START Task material

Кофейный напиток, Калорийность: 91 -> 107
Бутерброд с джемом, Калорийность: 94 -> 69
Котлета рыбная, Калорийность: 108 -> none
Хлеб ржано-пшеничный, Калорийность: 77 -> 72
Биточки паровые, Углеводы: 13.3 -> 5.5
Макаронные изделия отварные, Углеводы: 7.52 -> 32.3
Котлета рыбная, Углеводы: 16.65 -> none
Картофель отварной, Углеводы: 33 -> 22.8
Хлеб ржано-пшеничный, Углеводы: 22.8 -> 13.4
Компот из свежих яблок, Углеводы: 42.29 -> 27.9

END Task material

* **Task goal**
Output the entries above exactly, please, with nothing dropped.

* **Answer to this problem**
Кофейный напиток, Калорийность: 91 -> 107
Бутерброд с джемом, Калорийность: 94 -> 69
Котлета рыбная, Калорийность: 108 -> none
Хлеб ржано-пшеничный, Калорийность: 77 -> 72
Биточки паровые, Углеводы: 13.3 -> 5.5
Макаронные изделия отварные, Углеводы: 7.52 -> 32.3
Котлета рыбная, Углеводы: 16.65 -> none
Картофель отварной, Углеводы: 33 -> 22.8
Хлеб ржано-пшеничный, Углеводы: 22.8 -> 13.4
Компот из свежих яблок, Углеводы: 42.29 -> 27.9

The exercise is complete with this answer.